McAvoy expands the image as much as he can and takes in the red roof of the remaining property. It’s changed a lot since the Winn family called it home. The outbuildings have been pulled down. Audrey’s old cottage is a pile of rubble and earth. Like the mansion owned by the Hildyard family centuries before, the structure has been demolished to try and bury the blood it has seen. Only the manor house remains, and that has been modernized almost beyond recognition.

McAvoy tries to make sense of it. He puts his finger on the screen, touching the house. Fiddles with the cursor and the image jumps to include more of the local landscape. He places another finger on the church. According to the timeline, the Winn family left their home in the early evening for an after-dinner stroll. This was not unusual. At some point on that stroll they encountered Peter Coles. For reasons unknown, he shot all four family members with a double-barreled shotgun. He then exposed the breasts of Anastasia Winn and sat looking at her and muttering to himself until John Glass turned up.

Something about the picture feels unsettling. McAvoy tries to imagine the route they would have taken. Through the trees. Over the boundary wall. Across the grass and through the old moat, into the churchyard. If Peter Coles was playing with his gun on the grounds of the church, surely the Winn family would have heard and altered their route?

McAvoy flicks through the printouts and curses the lack of information.

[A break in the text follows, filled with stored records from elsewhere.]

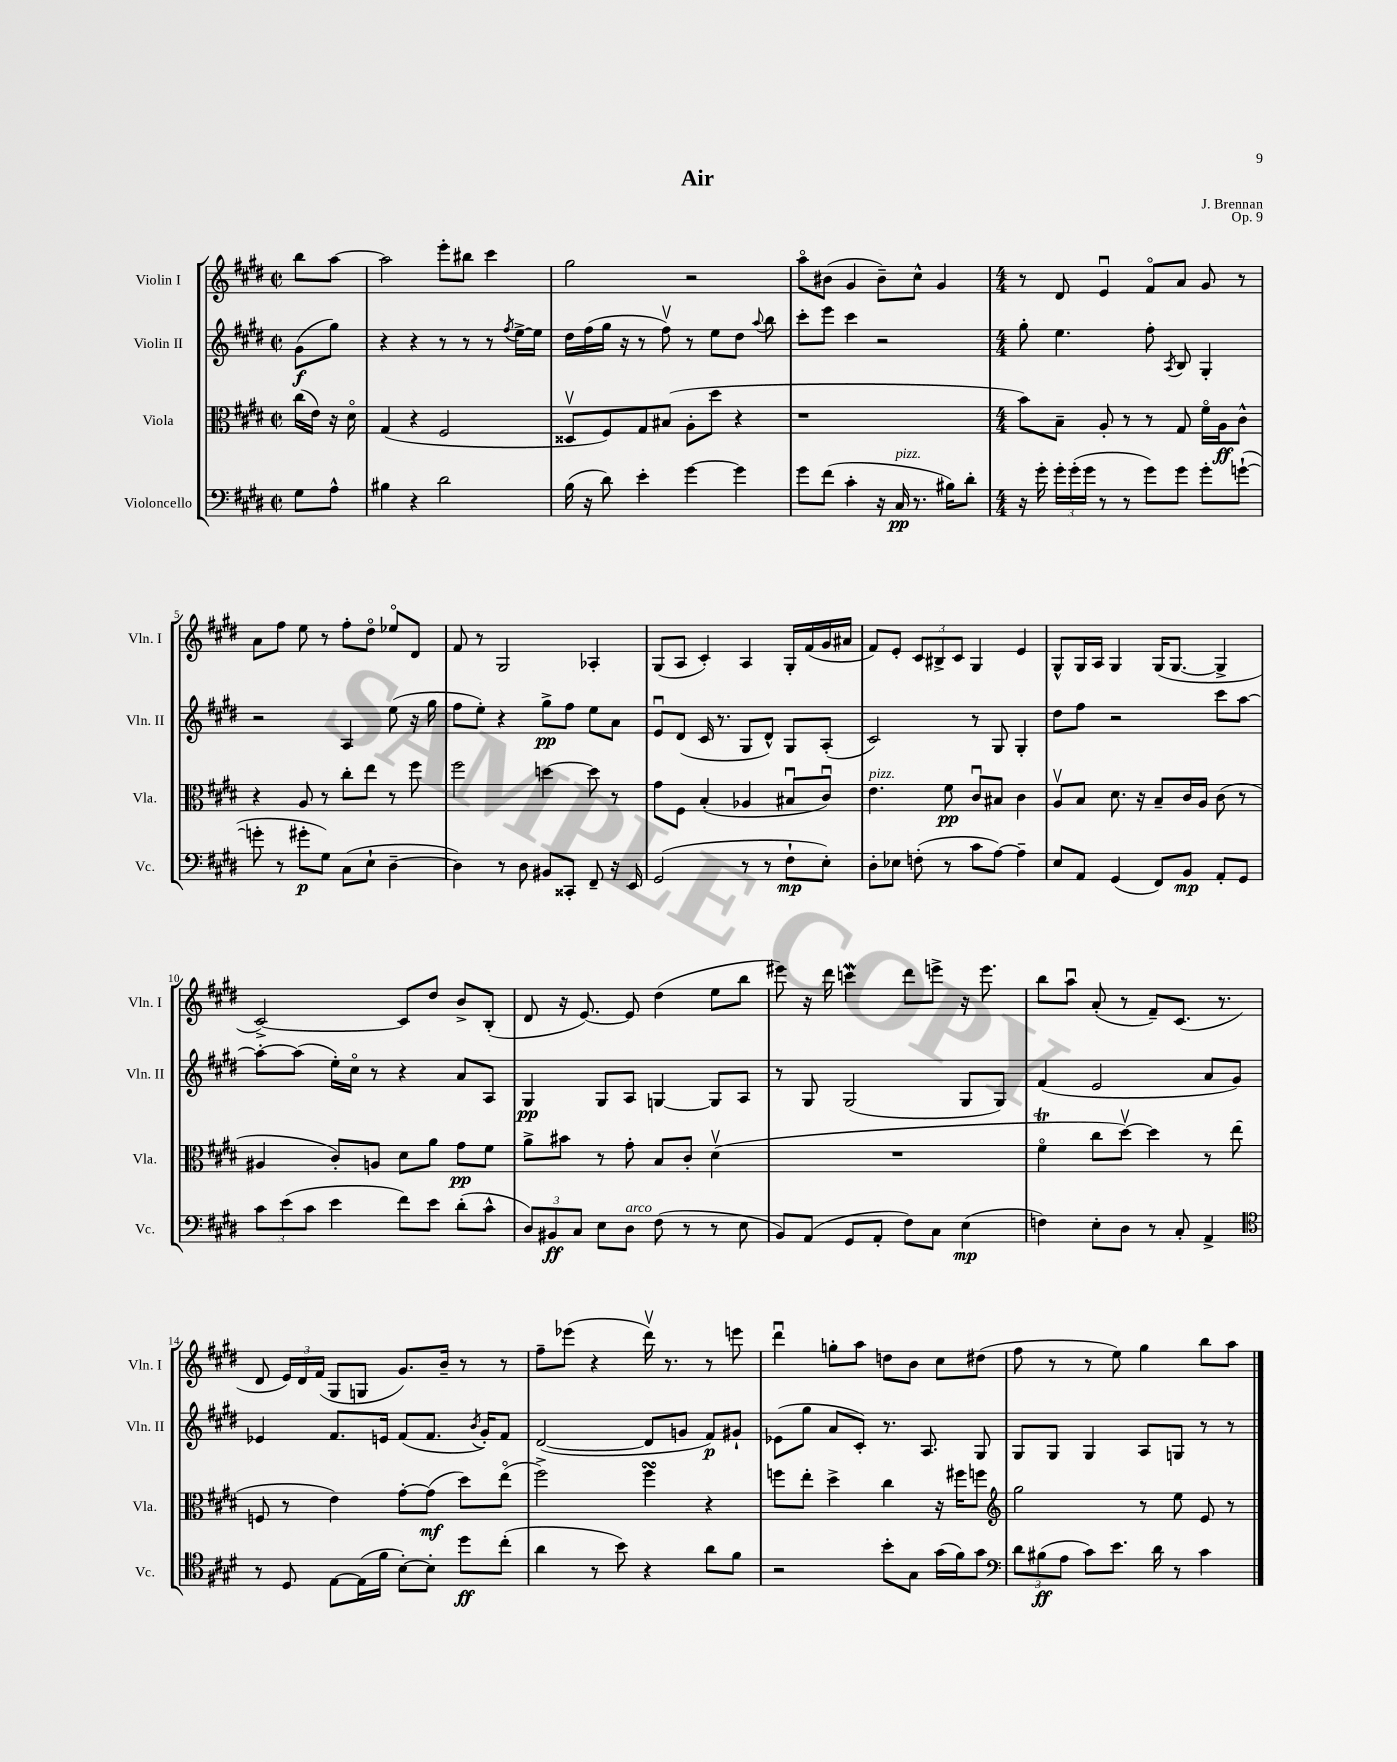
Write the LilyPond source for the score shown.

\header { title = "Air" composer = "J. Brennan" opus = "Op. 9" }
<<
\new StaffGroup <<
\new Staff = "s0" \with { instrumentName = "Violin I" shortInstrumentName = "Vln. I" } {
    \clef treble \key e \major \defaultTimeSignature \time 2/2 \partial 4
    \autoBeamOff b''8[ a''8]~ |
    a''2 e'''8[-. bis''8] cis'''4 |
    gis''2 r2 |
    a''8[\flageolet bis'8]( gis'4 bis'8[--) cis''8]-^ gis'4 |
    \numericTimeSignature \time 4/4 r8 dis'8 e'4\downbow fis'8[\flageolet a'8] gis'8 r8 |
    a'8[ fis''8] e''8 r8 fis''8[-. dis''8]\flageolet ees''8[\flageolet dis'8] |
    fis'8 r8 gis2 aes4-. |
    gis8[( a8] cis'4-.) a4 gis16[-. fis'16( gis'16 ais'16] |
    fis'8[) e'8]-. \tuplet 3/2 { cis'8[ bis8-> cis'8] } gis4 e'4 |
    gis8[-^ gis16 a16] gis4 gis16[( gis8.]~ gis4-> |
    cis'2~->) cis'8[ dis''8] b'8[-> b8]-.( |
    dis'8 r16 e'8.~) e'8 dis''4( e''8[ b''8] |
    eis'''8) r16 dis'''16 c'''4\mordent dis'''8[ e'''8]-> r16 e'''8. |
    b''8[ a''8]\downbow a'8-.( r8 fis'8[--) cis'8.]( r8. |
    dis'8 \tuplet 3/2 { e'16[) dis'16 fis'16]( } gis8[ g8] gis'8.[) b'16]-- r8 r8 |
    fis''8[-- ees'''8]( r4 dis'''16\upbow) r8. r8 e'''8 |
    dis'''4\downbow g''8[-. a''8] d''8[ b'8] cis''8[ dis''8]( |
    fis''8 r8 r8 e''8) gis''4 b''8[ a''8] \bar "|." |
}
\new Staff = "s1" \with { instrumentName = "Violin II" shortInstrumentName = "Vln. II" } {
    \clef treble \key e \major \defaultTimeSignature \time 2/2 \partial 4
    \autoBeamOff gis'8[\f( gis''8]) |
    r4 r4 r8 r8 r8 \acciaccatura { fis''8 } e''16[~-> e''16] |
    dis''16[ fis''16( gis''16] r16 r8 fis''8\upbow) r8 e''8[ dis''8] \appoggiatura { a''8 } b''8 |
    cis'''8[-. e'''8] cis'''4 r2 |
    \numericTimeSignature \time 4/4 gis''8-. e''4. fis''8-. \acciaccatura { a8 } b8 gis4-. |
    r2 a4 e''8( r16 gis''16 |
    fis''8[ e''8]-.) r4 gis''8[->\pp fis''8] e''8[ a'8] |
    e'8[\downbow dis'8]( cis'16 r8. gis8[ dis'8]-^) gis8[ a8]-.( |
    cis'2) r8 gis8 gis4-. |
    dis''8[ fis''8] r2 cis'''8[ a''8]~ |
    a''8[~-. a''8]( e''16[-.) cis''16]\flageolet r8 r4 a'8[ a8] |
    gis4\pp gis8[ a8] g4~ g8[ a8] |
    r8 gis8 gis2( gis8[ gis8]) |
    fis'4( e'2 a'8[ gis'8]) |
    ees'4 fis'8.[ e'16] fis'8[( fis'8.] \acciaccatura { b'8 } gis'16[-.) fis'8] |
    dis'2~( dis'8[ g'8] fis'8[\p) gis'8]-! |
    ees'8[( gis''8] a'8[ cis'8]-.) r8. a8. gis8 |
    gis8[ gis8] gis4 a8[ g8] r8 r8 \bar "|." |
}
\new Staff = "s2" \with { instrumentName = "Viola" shortInstrumentName = "Vla." } {
    \clef alto \key e \major \defaultTimeSignature \time 2/2 \partial 4
    \autoBeamOff cis''16[( e'16]) r16 dis'16\flageolet |
    gis4( r4 fis2 |
    disis8[\upbow fis8) gis8 bis8]( a8[-. dis''8] r4 |
    r1 |
    \numericTimeSignature \time 4/4 b'8[) b8]-- a8-. r8 r8 gis8 fis'16[\flageolet a16\ff cis'8]-^ |
    r4 a8 r8 cis''8[-. e''8] r8 fis''8 |
    fis''2 d''4~ d''8 r8 |
    gis'8[ fis8] b4-.( aes4 bis8[\downbow cis'8]\downbow) |
    e'4.^\markup { \italic "pizz." } fis'8\pp cis'8[\downbow bis8] cis'4 |
    a8[\upbow b8] dis'8. r16 b8[-- cis'16 a16] cis'8( r8 |
    ais4 cis'8[-.) a8] dis'8[ a'8] gis'8[\pp fis'8] |
    a'8[-> bis'8] r8 gis'8-. b8[ cis'8]-. dis'4\upbow( |
    R1 |
    fis'4\flageolet\trill cis''8[ dis''8]~\upbow) dis''4 r8 e''8( |
    f8 r8 e'4) gis'8[~-. gis'8]\mf( dis''8[) e''8]\flageolet( |
    fis''2->) fis''4\turn r4 |
    f''8[ e''8]-. dis''4-> cis''4 r16 fis''16[ f''8] |
    \clef treble gis''2 r8 e''8 e'8 r8 \bar "|." |
}
\new Staff = "s3" \with { instrumentName = "Violoncello" shortInstrumentName = "Vc." } {
    \clef bass \key e \major \defaultTimeSignature \time 2/2 \partial 4
    \autoBeamOff gis8[ a8]-^ |
    bis4 r4 dis'2 |
    b16( r16 dis'8) e'4-. gis'4~ gis'4 |
    gis'8[ fis'8]( cis'4-. r16 cis16\pp^\markup { \italic "pizz." } r8. bis16[) dis'8]-. |
    \numericTimeSignature \time 4/4 r16 gis'16-. \tuplet 3/2 { gis'16[-. gis'16-.( gis'16] } r8 r8 gis'8[) gis'8] gis'8[-. g'8]~-!( |
    g'8-. r8 gis'8[-.\p gis8]) cis8[( e8]-! dis4~-- |
    dis4) r8 dis8 bis,8[ cisis,8]-. fis,8-- r16 e,16 |
    gis,2( r8 r8 fis8[-!\mp e8]-.) |
    dis8[-. ees8] f8-.( r8 cis'8[ a8]~) a4-- |
    e8[ a,8] gis,4( fis,8[) b,8]\mp a,8[-. gis,8] |
    \tuplet 3/2 { cis'8[ e'8( cis'8] } e'4 fis'8[) e'8] dis'8[-.( cis'8]-^ |
    \tuplet 3/2 { dis8[) bis,8\ff cis8] } e8[ dis8]^\markup { \italic "arco" } fis8( r8 r8 e8 |
    b,8[) a,8]( gis,8[ a,8]-. fis8[) cis8] e4\mp( |
    f4) e8[-. dis8] r8 cis8-. a,4-> |
    \clef tenor r8 dis8 e8[~ e16( fis'16] b8[~-.) b8]-. dis''8[\ff cis''8]-.( |
    a'4 r8 b'8) r4 a'8[ fis'8] |
    r2 b'8[-. gis8] gis'16[( fis'16) gis'8] |
    \clef bass \tuplet 3/2 { dis'8[ bis8\ff( a8] } cis'8[) e'8.] dis'16 r8 cis'4 \bar "|." |
}
>>
>>
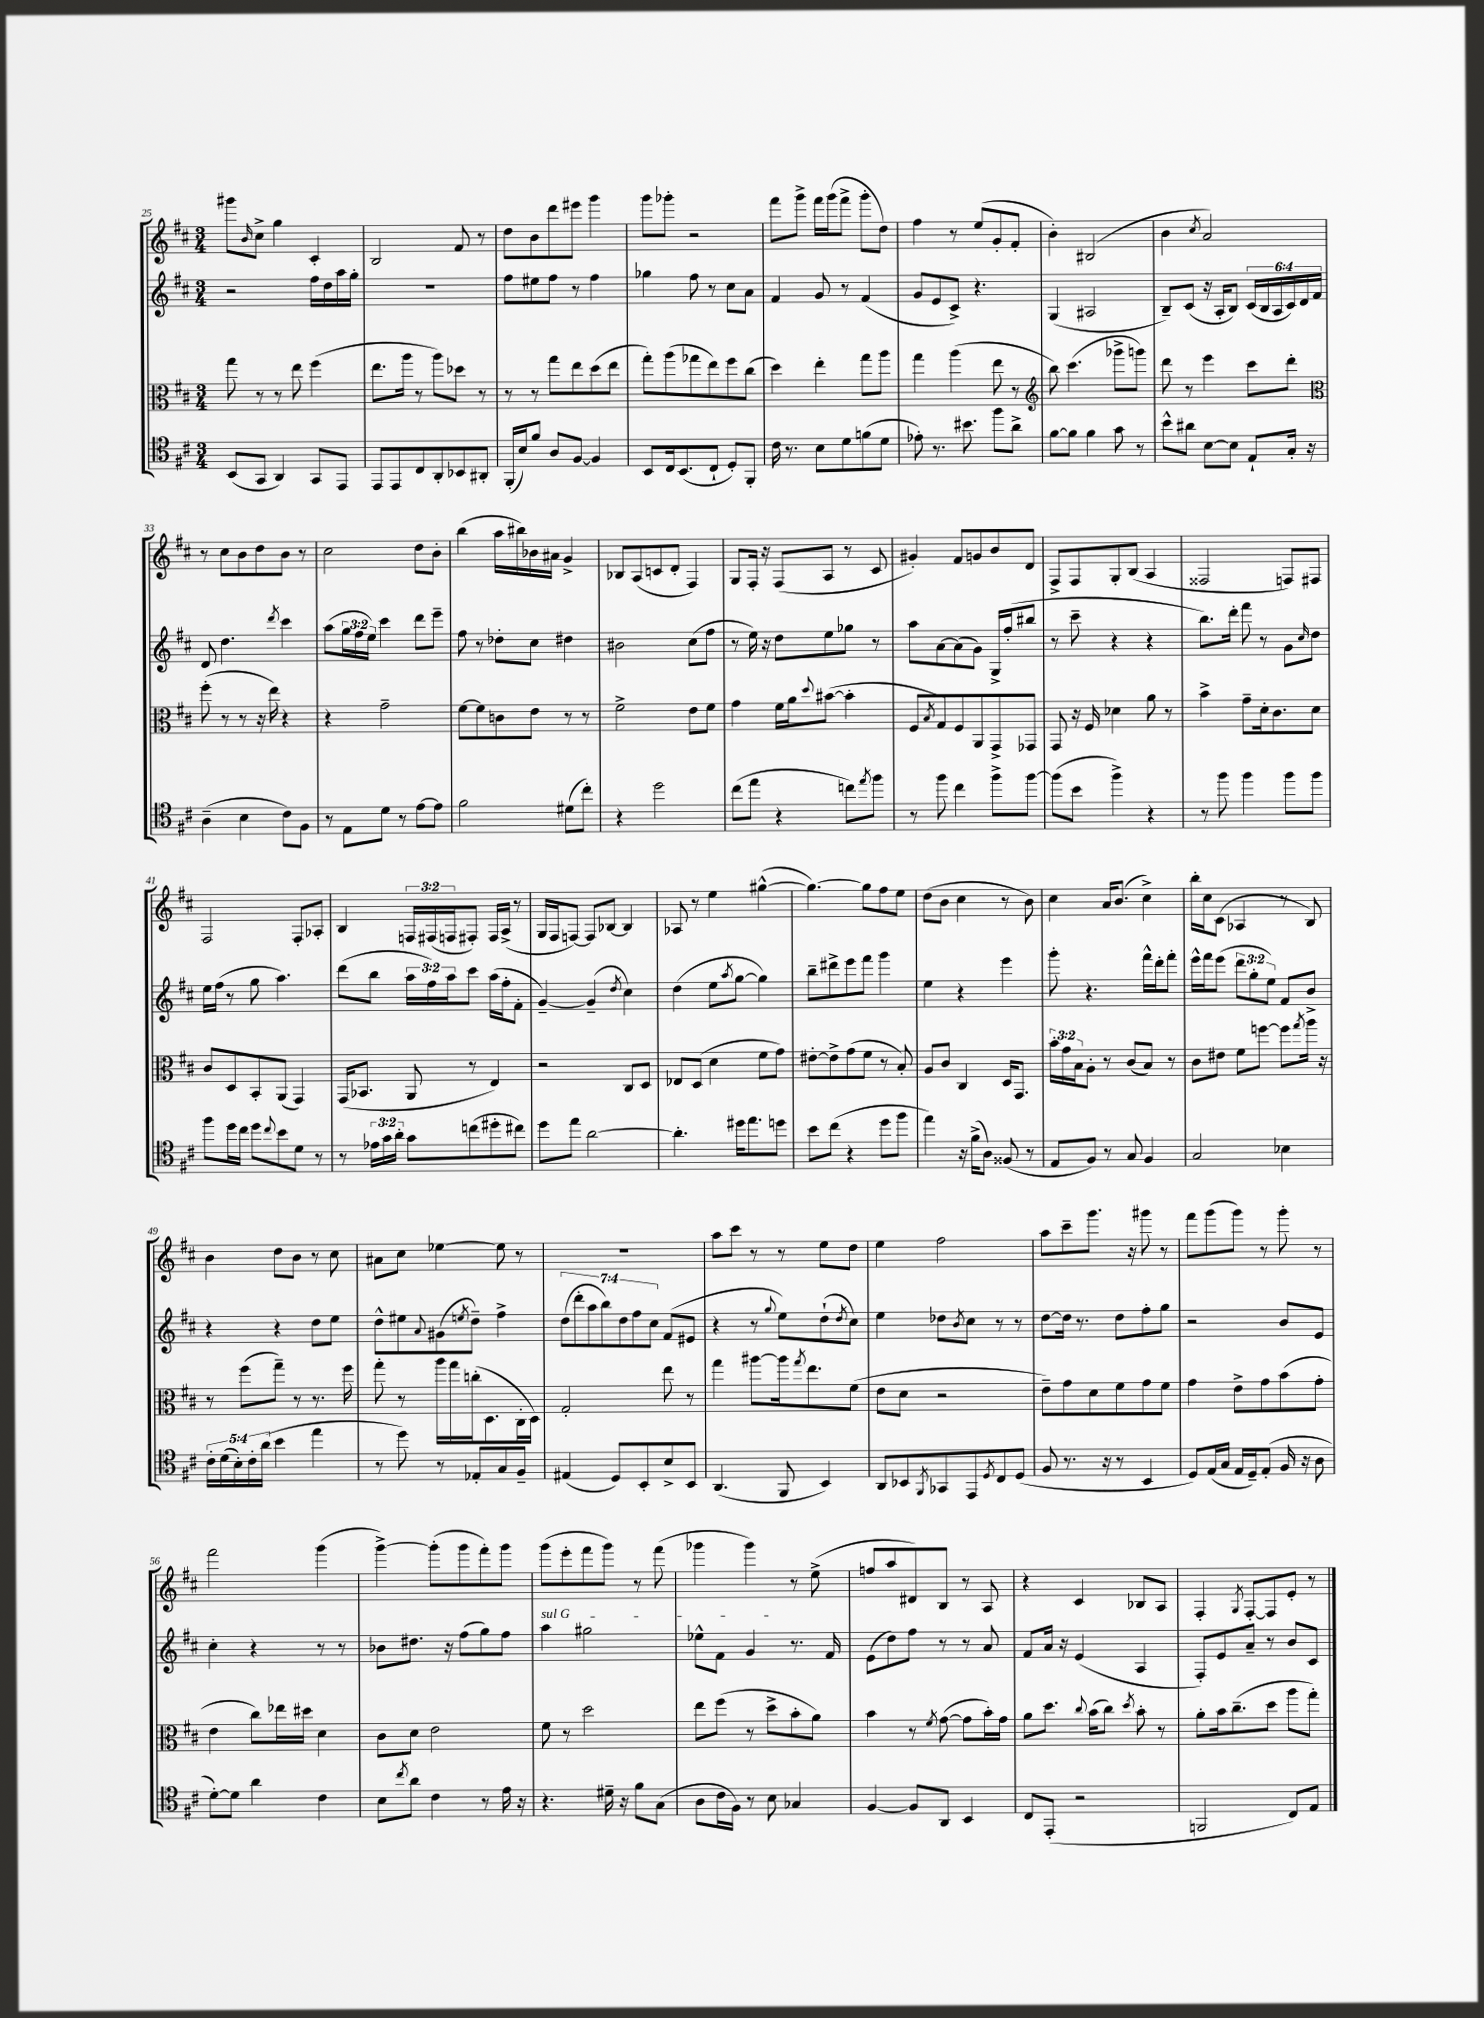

Every question he comes up with lacks a suitable answer. He wants to know what the family ate for dinner. Were they struggling to digest a large meal? Had they perhaps taken a drink and set out for a walk in the snow in high spirits? A postmortem examination would give him such answers, but the report has yet to be located.

McAvoy removes his fingers from the screen and splays his hand. Expands the image of the churchyard and looks down at the drawing in his notepad. Places a finger on the location of each corpse. Clarence Winn, nearest to the church. His daughter a few feet away. Then farther back, toward the moat, his wife and youngest son.

John Glass’s original statement is one of the few pieces of evidence McAvoy feels he can trust. He reads it through again and digests its contents. Cross-references with the document stapled to the back of the crime scene photos, outlining the injuries suffered by each family member.

The wounds Clarence Winn suffered were to the torso. His daughter’s to the face. His wife was shot in the chest. His son had wounds to the abdomen and head.

McAvoy looks out the window. Looks up at the church. It has a sinister air in this fading light. The soft rain and pewter sky seem to reinforce its air of timelessness and isolation. Were it not for the occasional sound of passing cars on the road to his rear, McAvoy could have stumbled into a different time and not realized it. He would not be surprised to see a Spitfire fly overhead or to hear a horse and cart clip-clop to a halt behind him.